Excerpted passage:
Merging dictionary value lists in python

If you have different keys and different types of values in dictionaries you can use the following approach:

from collections import defaultdict, Iterable

dct1 = {'a': [1, 2]}
dct2 = {'a': [3], 'b': [5, 6]}
dct3 = {'a': 4, 'c': 7}

result = defaultdict(list)
for dct in [dct1, dct2, dct3]:
    for k, v in dct.items():
        if isinstance(v, Iterable):
            result[k].extend(v)
        else:
            result[k].append(v)

print(result)
# defaultdict(<class 'list'>, {'a': [1, 2, 3, 4], 'b': [5, 6], 'c': [7]}) 

A robust solution. =)

def FullMergeDict(D1, D2):
  for key, value in D1.items():
    if key in D2:
      if type(value) is dict:
        FullMergeDict(D1[key], D2[key])

Stored data:

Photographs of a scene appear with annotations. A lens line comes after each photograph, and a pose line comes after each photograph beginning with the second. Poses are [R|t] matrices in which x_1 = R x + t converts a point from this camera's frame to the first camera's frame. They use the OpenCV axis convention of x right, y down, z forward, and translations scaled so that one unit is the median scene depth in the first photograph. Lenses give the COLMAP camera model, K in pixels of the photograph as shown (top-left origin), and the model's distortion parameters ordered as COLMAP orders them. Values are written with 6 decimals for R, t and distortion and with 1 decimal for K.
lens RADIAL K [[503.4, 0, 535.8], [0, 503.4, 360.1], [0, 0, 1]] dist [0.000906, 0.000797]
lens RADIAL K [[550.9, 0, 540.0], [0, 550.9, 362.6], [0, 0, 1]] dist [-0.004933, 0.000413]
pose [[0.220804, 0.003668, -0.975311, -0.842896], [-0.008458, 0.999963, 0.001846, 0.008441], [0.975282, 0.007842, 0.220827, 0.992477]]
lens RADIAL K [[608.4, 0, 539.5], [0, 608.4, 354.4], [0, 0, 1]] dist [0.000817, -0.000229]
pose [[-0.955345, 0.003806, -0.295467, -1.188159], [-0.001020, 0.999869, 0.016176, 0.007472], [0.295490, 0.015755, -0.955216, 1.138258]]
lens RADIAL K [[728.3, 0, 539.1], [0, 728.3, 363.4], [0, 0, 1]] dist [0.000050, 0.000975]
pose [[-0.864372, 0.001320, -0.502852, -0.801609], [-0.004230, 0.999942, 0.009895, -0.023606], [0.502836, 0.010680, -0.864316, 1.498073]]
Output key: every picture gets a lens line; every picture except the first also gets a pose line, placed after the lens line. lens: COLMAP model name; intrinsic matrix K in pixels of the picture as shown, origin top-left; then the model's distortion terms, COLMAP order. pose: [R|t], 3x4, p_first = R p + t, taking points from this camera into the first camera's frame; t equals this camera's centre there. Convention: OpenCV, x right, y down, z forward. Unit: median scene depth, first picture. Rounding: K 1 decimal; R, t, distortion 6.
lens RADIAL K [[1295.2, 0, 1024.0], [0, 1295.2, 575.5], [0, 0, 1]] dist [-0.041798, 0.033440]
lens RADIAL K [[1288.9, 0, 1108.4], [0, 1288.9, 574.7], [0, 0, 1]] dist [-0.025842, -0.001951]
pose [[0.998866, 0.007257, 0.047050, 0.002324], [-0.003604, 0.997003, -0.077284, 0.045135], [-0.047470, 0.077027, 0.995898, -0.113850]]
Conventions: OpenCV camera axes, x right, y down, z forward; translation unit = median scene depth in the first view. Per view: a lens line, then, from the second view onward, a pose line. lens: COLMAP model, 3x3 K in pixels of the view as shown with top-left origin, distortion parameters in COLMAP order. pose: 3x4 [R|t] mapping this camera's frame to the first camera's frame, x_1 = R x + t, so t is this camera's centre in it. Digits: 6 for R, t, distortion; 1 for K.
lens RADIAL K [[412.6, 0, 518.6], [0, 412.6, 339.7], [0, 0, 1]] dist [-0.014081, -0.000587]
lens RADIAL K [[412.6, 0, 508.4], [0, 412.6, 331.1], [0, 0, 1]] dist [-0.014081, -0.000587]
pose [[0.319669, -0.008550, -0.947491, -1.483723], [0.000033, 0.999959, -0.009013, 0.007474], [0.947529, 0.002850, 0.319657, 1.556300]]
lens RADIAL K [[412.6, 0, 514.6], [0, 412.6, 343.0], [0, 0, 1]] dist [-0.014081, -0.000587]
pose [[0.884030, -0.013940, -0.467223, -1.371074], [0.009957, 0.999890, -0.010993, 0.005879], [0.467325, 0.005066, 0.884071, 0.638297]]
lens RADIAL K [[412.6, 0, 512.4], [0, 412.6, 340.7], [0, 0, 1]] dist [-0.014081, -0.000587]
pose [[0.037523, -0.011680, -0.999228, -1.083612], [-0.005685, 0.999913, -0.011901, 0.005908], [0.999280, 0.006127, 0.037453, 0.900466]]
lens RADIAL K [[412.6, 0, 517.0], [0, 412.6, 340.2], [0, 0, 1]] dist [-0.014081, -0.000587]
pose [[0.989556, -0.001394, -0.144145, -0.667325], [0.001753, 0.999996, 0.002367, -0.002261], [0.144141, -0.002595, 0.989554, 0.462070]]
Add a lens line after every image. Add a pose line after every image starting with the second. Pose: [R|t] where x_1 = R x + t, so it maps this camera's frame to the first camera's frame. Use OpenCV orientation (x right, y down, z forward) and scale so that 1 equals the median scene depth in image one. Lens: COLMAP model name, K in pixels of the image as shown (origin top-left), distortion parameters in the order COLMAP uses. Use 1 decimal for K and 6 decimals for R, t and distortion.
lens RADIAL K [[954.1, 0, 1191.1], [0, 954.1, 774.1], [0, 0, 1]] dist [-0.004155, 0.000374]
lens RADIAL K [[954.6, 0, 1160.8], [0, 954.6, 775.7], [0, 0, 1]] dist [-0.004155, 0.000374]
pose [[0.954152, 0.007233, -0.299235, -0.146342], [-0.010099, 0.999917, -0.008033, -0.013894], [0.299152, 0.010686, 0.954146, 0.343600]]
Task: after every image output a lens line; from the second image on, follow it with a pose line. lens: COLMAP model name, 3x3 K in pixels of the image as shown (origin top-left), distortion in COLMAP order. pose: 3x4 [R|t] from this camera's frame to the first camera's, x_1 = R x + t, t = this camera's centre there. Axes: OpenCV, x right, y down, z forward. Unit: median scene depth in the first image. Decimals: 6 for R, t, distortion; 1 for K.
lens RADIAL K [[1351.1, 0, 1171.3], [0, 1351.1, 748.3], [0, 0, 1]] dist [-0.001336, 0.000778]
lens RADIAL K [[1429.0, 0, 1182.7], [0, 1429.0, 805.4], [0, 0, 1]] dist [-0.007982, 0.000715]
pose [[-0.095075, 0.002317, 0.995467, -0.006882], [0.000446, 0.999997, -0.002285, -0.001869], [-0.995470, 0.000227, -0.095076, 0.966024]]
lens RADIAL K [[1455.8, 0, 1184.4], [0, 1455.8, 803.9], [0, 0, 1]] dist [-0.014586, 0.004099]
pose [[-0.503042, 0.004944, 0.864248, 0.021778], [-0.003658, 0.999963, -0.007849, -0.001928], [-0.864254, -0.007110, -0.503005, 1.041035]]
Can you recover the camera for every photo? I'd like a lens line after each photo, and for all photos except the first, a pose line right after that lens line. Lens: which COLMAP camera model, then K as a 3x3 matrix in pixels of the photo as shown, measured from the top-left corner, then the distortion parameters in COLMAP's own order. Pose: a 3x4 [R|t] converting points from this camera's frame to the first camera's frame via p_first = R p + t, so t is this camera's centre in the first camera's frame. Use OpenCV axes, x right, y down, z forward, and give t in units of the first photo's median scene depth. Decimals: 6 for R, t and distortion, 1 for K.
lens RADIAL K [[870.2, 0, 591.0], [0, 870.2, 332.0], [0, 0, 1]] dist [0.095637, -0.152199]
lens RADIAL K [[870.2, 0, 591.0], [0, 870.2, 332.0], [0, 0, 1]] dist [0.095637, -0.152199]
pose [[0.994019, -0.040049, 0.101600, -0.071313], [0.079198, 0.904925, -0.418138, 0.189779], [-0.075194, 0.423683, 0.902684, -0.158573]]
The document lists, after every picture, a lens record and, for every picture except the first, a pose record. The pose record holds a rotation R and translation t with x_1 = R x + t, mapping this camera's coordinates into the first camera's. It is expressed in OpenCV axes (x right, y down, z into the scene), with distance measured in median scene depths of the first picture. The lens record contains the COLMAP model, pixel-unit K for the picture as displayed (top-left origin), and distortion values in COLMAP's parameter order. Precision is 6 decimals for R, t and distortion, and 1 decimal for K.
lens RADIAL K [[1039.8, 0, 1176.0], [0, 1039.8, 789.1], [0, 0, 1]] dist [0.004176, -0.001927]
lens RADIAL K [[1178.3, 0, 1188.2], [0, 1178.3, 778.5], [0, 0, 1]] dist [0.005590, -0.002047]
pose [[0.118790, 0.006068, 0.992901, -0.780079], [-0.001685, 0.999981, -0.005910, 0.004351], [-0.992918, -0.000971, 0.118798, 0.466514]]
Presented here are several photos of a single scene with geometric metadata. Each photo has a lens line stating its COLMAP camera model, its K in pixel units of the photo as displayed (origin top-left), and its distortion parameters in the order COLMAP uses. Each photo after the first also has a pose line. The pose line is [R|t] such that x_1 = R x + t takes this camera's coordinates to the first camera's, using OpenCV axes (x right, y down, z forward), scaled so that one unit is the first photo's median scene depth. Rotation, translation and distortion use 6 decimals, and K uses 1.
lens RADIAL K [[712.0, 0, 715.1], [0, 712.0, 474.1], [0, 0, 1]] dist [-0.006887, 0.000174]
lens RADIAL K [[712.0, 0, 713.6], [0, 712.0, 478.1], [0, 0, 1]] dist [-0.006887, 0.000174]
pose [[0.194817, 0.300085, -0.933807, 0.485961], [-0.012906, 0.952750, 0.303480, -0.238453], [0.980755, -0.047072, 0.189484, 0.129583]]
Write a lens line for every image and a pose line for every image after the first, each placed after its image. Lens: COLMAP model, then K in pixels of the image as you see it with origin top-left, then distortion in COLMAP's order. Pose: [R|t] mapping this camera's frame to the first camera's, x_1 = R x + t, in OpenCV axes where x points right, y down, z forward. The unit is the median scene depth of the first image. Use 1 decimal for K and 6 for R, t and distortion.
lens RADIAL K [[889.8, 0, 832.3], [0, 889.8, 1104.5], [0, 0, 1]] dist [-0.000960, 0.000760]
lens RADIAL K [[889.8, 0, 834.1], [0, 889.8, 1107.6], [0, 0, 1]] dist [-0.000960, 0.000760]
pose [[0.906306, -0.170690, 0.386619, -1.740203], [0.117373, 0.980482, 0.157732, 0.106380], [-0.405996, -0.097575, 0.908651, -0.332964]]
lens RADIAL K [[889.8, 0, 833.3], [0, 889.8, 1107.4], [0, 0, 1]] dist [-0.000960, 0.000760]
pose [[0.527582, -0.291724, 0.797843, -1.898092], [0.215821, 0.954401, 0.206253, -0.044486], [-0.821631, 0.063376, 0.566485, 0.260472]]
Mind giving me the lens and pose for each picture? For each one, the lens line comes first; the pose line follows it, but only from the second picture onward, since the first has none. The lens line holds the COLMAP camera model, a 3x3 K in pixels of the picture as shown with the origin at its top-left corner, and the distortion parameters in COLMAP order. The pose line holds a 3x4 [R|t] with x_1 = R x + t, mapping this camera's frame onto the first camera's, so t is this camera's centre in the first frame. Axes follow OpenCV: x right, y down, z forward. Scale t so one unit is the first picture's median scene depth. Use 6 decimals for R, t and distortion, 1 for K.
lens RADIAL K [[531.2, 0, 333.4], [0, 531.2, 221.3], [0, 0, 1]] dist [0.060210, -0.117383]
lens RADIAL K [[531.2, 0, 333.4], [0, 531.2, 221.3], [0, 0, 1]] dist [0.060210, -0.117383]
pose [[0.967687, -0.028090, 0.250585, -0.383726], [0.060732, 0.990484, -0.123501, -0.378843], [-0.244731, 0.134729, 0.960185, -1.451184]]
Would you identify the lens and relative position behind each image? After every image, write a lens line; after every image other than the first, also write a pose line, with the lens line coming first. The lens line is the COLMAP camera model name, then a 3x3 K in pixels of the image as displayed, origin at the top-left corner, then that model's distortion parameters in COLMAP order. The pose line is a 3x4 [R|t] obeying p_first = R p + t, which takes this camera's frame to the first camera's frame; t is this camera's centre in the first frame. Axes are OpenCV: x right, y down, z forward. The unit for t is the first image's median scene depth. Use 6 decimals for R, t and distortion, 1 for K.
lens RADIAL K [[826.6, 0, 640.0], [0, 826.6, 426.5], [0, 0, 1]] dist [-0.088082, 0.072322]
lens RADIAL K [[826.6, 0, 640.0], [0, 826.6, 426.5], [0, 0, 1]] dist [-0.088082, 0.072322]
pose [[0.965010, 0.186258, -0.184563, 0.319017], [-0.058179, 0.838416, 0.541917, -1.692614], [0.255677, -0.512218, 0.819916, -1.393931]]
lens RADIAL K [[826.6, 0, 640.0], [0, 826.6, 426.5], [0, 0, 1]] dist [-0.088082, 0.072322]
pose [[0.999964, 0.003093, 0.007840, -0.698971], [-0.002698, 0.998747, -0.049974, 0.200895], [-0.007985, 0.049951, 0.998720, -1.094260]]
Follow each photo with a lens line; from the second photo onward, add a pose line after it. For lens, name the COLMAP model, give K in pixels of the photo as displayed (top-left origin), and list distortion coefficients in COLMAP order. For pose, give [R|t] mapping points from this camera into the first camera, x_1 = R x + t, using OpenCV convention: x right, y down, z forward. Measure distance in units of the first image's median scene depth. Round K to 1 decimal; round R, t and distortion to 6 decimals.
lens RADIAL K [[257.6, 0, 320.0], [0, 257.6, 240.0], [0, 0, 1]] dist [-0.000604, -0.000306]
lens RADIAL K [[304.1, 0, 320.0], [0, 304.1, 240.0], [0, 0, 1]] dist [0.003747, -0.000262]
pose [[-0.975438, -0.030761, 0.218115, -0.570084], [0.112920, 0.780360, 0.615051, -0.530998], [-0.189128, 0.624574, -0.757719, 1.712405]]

To do:
1. In the text on merging dictionary value lists in Python, which two names are imported from collections?
2. Pick up the text on merging dictionary value lists in Python from the point where it stops, and carry it on.
The material plays no part in what follows.

Results by task:
1. defaultdict and Iterable

2.
      else:
        if type(value) in (int, float, str):
          D1[key] = [value]
        if type(D2[key]) is list:
          D1[key].extend(D2[key])
        else:
          D1[key].append(D2[key])
  for key, value in D2.items():
    if key not in D1:
      D1[key] = value

if __name__ == '__main__':
  X = {
    'a': 'aaa',
    'c': [1,3,5,7],
    'd': 100,
    'e': {'k': 1, 'p': 'aa','t': [-1,-2]},
    'f': {'j':1}
  }
  Y = {
    'b': 'bbb',
    'd': 200,
    'e': {'k': 2, 'p': 'bb','o': [-4]},
    'c': [2,4,6],
    'g': {'v':2}
  }
  FullMergeDict(X, Y)
  exit(0)

Result:

  X = {
    'a': 'aaa',
    'b': 'bbb',
    'c': [1, 3, 5, 7, 2, 4, 6],
    'd': [100, 200],
    'e': {'k': [1, 2], 'o': [-4], 'p': ['aa', 'bb'], 't': [-1, -2]},
    'f': {'j': 1},
    'g': {'v': 2}}

As a one-liner, with a dictionary comprehension:

new = {key: value + two[key] + [three[key]] for key, value in one.iteritems()}

This creates new lists, concatenating the list from one with the corresponding list from two, putting the single value in three into a temporary list to make concatenating easier.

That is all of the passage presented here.